### What to work on:
Copy out every line from the records that includes "linecap".

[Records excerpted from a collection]
BEGIN

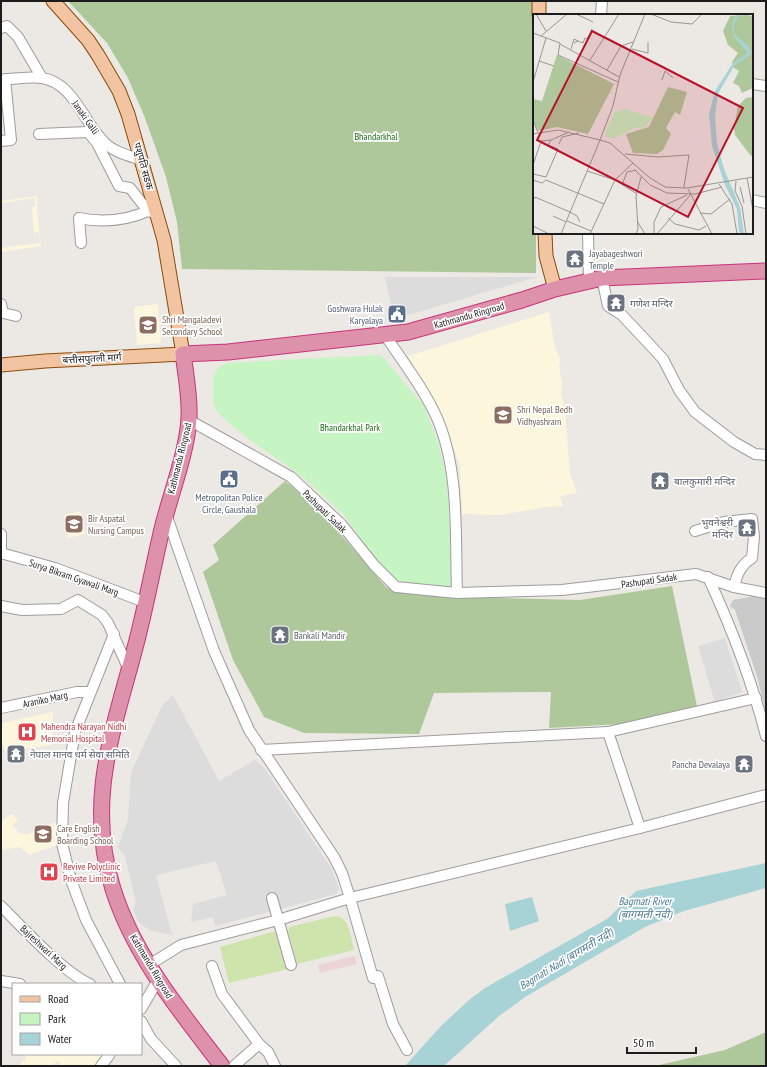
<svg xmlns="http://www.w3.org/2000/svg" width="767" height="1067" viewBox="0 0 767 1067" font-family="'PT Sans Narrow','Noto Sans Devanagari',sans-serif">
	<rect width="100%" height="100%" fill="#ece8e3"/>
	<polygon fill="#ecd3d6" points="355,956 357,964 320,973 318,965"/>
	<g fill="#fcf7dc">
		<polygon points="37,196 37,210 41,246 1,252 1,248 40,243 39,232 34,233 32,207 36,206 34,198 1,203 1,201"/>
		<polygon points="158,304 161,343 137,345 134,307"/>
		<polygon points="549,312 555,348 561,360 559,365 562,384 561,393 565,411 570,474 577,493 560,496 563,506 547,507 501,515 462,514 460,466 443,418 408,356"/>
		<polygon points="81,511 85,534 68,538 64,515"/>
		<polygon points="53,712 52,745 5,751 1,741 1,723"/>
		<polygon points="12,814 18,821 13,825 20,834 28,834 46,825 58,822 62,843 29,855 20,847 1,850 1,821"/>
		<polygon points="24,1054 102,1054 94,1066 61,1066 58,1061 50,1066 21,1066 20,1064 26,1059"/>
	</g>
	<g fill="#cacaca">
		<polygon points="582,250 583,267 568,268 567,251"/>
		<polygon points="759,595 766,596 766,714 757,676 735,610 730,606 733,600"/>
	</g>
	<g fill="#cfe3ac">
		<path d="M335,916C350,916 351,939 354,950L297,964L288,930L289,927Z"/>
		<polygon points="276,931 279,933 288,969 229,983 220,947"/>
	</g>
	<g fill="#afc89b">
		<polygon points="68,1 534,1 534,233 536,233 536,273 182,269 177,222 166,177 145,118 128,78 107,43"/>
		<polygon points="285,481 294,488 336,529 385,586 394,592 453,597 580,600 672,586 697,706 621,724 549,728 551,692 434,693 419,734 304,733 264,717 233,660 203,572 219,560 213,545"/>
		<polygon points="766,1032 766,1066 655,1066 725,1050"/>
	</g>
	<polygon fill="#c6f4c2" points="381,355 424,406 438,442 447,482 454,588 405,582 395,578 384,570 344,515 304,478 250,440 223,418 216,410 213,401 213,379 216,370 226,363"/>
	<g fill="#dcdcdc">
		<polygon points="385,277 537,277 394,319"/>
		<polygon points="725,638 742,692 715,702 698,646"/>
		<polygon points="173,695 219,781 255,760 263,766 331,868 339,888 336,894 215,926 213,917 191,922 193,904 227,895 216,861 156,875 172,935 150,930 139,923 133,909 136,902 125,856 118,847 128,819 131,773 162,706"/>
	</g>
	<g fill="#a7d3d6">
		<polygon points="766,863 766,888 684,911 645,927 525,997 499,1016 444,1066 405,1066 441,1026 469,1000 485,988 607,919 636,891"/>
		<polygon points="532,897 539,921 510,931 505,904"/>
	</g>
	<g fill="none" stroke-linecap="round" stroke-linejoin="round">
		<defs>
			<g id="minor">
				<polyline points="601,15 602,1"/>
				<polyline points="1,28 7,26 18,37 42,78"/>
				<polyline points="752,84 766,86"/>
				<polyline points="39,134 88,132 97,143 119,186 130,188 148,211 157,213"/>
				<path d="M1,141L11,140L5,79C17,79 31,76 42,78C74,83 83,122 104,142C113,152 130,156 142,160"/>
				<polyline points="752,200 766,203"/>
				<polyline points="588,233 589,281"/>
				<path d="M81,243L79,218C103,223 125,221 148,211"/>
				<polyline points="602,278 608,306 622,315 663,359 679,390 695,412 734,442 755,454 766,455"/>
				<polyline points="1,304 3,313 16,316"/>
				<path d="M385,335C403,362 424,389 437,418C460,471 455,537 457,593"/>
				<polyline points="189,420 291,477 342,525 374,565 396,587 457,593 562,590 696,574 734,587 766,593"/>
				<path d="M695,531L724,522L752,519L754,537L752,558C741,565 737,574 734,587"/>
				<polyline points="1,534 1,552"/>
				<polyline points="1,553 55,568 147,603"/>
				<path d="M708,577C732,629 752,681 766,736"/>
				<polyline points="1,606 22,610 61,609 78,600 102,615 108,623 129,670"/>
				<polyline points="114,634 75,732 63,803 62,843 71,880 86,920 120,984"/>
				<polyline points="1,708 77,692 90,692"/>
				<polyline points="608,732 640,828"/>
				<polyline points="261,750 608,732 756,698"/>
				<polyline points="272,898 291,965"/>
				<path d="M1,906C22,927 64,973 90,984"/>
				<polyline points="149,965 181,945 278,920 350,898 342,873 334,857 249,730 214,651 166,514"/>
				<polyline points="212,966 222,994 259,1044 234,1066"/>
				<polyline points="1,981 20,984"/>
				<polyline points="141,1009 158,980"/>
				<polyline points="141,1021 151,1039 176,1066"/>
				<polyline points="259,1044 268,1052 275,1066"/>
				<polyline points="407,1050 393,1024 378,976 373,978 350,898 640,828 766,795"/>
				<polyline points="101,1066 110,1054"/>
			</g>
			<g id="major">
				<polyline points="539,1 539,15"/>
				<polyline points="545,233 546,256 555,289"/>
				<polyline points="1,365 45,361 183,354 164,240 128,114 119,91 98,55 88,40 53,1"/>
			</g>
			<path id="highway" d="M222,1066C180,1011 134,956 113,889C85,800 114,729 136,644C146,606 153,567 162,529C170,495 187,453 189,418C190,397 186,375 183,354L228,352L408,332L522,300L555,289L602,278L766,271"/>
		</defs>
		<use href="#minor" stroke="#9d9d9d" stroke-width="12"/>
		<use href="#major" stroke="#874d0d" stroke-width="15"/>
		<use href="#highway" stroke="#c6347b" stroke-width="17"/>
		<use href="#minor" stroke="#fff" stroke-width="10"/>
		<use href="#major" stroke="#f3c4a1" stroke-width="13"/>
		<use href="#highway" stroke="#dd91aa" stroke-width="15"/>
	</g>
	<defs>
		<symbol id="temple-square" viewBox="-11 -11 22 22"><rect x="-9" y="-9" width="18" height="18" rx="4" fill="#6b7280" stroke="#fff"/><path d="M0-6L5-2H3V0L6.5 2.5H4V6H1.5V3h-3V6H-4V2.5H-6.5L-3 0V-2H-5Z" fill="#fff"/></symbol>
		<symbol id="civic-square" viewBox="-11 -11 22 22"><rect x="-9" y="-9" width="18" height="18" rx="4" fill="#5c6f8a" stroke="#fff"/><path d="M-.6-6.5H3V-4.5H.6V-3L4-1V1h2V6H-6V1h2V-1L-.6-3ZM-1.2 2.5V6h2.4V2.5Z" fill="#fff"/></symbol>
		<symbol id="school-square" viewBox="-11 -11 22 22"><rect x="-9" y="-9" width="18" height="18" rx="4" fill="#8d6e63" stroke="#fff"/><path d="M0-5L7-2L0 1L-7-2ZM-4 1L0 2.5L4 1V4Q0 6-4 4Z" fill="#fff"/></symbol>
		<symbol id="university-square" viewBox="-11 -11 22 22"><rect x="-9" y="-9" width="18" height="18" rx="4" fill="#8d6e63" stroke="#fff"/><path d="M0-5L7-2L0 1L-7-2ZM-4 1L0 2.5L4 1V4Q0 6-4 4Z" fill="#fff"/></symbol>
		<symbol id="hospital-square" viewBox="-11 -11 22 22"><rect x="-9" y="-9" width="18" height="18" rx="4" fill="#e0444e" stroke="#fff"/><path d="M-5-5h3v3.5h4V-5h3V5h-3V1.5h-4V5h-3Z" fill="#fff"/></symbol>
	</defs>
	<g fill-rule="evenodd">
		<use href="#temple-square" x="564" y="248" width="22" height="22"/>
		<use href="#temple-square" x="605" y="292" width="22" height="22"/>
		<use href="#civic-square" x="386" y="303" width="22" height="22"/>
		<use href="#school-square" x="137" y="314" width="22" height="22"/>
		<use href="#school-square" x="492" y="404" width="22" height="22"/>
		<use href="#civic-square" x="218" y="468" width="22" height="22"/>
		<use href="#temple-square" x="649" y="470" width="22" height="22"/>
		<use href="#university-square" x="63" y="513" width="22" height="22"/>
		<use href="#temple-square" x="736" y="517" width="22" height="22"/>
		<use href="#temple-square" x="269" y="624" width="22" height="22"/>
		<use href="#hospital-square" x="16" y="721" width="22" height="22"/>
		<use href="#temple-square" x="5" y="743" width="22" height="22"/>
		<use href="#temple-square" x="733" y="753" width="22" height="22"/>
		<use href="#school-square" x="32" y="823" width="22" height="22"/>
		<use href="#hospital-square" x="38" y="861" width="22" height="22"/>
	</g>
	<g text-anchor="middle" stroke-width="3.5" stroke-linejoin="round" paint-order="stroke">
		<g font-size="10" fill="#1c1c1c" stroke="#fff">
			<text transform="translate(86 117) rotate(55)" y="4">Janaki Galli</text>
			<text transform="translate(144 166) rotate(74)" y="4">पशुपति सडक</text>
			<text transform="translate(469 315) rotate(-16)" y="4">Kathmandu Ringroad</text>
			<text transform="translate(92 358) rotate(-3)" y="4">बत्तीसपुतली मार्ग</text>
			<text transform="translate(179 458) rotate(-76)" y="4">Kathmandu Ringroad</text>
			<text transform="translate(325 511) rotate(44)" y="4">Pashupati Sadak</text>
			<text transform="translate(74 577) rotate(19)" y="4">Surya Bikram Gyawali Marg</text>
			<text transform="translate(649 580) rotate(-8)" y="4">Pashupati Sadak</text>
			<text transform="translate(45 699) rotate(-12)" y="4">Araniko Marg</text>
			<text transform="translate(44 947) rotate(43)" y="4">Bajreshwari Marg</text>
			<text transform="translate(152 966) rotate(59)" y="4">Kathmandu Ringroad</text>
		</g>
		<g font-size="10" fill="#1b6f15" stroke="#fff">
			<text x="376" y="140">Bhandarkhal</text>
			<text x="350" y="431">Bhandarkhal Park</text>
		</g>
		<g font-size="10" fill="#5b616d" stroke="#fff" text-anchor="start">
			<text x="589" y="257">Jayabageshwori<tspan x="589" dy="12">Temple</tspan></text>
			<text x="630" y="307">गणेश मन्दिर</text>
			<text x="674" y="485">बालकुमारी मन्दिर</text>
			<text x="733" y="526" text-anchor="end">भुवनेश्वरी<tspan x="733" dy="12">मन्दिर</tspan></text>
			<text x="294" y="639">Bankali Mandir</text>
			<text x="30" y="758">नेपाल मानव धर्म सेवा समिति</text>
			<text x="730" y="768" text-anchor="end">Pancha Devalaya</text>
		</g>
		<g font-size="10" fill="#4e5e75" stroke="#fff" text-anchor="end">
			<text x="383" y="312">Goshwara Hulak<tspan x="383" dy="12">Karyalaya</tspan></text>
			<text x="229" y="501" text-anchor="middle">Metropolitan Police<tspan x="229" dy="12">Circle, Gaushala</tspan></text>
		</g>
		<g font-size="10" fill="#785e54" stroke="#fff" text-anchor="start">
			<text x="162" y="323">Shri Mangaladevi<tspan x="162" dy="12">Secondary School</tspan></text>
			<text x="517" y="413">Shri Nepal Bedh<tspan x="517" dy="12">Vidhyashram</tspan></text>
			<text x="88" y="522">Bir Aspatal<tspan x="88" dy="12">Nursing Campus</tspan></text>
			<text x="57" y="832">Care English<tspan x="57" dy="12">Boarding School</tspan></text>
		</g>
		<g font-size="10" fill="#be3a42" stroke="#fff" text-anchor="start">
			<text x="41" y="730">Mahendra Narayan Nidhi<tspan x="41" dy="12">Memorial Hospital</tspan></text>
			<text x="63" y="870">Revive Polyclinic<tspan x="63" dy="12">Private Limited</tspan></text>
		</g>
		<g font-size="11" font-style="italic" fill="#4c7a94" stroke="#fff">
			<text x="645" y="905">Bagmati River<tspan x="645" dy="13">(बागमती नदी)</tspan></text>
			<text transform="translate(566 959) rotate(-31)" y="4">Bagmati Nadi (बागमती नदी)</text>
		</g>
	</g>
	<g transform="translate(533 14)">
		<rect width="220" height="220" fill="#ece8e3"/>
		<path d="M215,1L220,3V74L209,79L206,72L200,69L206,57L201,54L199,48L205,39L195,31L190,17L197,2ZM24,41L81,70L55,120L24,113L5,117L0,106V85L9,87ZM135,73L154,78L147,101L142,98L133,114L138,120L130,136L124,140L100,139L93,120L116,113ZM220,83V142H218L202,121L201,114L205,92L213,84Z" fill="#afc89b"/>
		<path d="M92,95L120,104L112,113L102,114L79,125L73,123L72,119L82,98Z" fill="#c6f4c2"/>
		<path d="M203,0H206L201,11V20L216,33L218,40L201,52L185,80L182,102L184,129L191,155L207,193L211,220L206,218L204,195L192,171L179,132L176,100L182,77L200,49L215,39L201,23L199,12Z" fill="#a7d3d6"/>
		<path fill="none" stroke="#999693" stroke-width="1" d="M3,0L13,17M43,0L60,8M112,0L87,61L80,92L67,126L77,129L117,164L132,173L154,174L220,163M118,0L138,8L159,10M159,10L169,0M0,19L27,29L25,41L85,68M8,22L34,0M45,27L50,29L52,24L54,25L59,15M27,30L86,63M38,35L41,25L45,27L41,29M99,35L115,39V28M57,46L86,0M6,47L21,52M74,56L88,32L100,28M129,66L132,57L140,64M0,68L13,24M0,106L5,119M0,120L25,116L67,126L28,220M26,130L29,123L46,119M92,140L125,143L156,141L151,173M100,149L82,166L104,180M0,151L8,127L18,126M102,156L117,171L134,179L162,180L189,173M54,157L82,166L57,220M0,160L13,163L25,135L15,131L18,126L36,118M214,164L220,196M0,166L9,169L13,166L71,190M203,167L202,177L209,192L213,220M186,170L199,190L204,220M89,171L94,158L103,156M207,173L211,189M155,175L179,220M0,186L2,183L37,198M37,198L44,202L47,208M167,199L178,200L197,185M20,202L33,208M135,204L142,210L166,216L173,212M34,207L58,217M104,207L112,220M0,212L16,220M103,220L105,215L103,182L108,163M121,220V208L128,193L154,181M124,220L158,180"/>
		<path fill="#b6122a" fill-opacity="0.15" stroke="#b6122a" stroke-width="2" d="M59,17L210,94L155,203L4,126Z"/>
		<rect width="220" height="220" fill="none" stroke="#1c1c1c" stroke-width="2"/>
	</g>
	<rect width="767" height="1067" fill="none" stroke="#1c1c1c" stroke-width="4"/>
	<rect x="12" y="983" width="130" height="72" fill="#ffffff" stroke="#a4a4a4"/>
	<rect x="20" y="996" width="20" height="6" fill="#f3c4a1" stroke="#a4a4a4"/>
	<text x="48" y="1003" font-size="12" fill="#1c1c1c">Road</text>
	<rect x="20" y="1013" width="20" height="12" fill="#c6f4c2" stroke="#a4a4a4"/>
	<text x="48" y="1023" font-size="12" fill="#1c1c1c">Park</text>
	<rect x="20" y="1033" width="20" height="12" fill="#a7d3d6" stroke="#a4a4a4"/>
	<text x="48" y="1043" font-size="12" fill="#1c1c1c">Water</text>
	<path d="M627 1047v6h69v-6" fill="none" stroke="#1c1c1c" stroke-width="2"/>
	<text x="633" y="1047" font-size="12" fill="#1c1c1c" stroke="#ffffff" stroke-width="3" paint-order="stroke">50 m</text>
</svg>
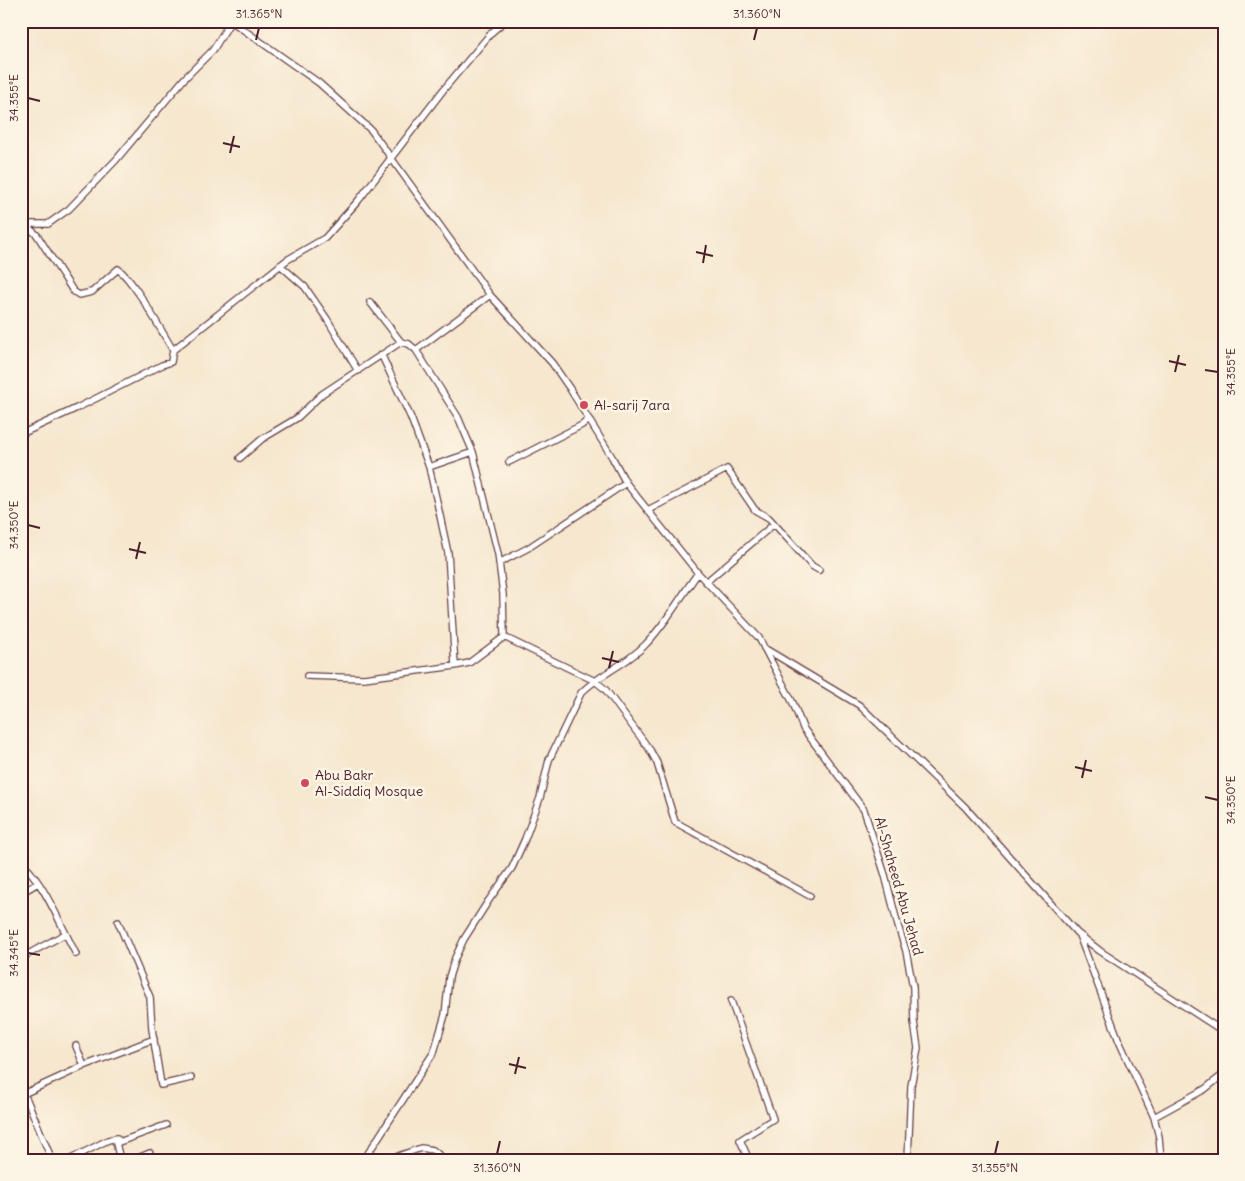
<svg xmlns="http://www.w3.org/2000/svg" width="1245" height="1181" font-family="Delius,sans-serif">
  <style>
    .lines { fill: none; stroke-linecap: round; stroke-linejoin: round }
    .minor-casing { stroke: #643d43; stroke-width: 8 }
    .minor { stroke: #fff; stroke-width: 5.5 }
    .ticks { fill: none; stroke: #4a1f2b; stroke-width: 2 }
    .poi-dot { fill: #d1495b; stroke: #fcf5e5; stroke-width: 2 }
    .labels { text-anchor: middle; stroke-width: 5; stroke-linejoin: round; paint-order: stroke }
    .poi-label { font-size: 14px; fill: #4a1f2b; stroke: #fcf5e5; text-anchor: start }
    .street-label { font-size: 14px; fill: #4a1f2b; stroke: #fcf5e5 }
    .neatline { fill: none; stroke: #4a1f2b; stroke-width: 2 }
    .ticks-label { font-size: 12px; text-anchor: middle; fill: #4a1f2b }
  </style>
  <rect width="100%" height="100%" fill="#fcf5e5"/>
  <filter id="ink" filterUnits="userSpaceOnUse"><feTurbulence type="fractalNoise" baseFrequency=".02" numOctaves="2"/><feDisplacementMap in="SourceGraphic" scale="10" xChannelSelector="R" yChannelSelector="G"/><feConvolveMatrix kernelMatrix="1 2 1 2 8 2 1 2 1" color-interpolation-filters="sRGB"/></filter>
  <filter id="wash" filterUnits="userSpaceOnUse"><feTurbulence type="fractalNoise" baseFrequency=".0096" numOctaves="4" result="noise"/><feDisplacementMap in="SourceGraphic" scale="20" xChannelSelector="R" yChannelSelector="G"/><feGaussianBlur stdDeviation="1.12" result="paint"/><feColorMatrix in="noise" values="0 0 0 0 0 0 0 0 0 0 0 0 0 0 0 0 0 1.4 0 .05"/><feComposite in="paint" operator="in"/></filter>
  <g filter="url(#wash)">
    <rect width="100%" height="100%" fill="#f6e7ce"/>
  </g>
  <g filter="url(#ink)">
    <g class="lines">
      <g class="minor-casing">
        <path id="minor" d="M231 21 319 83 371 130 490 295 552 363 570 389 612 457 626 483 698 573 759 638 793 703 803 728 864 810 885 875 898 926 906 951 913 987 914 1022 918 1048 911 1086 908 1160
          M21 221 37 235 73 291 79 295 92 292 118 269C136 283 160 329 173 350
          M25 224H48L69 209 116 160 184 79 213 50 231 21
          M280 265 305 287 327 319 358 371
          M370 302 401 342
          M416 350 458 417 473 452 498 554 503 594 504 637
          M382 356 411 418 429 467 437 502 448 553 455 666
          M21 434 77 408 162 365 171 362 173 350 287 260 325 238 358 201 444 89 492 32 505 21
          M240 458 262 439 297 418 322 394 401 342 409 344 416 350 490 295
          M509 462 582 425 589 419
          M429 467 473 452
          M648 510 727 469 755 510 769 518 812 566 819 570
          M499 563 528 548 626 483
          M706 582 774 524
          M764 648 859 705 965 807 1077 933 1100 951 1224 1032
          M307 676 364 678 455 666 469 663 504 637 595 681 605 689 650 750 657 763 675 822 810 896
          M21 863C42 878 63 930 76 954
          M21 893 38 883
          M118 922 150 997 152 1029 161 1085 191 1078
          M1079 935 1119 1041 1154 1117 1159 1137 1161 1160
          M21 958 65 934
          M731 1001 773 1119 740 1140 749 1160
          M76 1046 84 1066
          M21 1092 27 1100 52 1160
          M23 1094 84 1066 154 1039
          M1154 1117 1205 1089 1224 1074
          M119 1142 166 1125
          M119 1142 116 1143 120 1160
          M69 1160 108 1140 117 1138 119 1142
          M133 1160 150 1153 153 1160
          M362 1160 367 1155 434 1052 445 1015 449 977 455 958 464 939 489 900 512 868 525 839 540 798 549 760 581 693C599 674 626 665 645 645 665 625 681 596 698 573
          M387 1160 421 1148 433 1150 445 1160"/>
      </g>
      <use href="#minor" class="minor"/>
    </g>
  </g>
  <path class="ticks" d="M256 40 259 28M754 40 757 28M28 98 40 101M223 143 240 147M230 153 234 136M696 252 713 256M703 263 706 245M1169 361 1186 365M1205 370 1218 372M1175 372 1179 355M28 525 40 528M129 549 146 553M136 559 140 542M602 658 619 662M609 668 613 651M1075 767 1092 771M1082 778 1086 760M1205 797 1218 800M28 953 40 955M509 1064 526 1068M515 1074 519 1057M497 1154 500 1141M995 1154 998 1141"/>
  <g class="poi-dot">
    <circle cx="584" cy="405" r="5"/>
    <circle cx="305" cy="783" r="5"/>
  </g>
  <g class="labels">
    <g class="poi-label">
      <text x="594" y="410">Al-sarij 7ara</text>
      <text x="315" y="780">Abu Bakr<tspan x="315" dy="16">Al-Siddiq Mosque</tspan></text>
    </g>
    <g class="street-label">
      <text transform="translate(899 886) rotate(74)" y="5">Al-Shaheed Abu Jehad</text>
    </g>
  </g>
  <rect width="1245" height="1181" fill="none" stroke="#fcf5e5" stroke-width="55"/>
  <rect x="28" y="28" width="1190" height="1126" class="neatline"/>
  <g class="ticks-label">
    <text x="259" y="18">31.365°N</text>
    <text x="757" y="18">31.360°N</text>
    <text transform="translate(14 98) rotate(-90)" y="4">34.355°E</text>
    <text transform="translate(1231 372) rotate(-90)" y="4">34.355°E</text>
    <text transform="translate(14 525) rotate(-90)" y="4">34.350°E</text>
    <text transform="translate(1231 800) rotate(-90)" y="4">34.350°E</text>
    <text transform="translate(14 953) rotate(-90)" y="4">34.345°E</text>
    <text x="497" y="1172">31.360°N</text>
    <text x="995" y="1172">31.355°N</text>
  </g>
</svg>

END

### Output for this task:
	<g fill="none" stroke-linecap="round" stroke-linejoin="round">
    .lines { fill: none; stroke-linecap: round; stroke-linejoin: round }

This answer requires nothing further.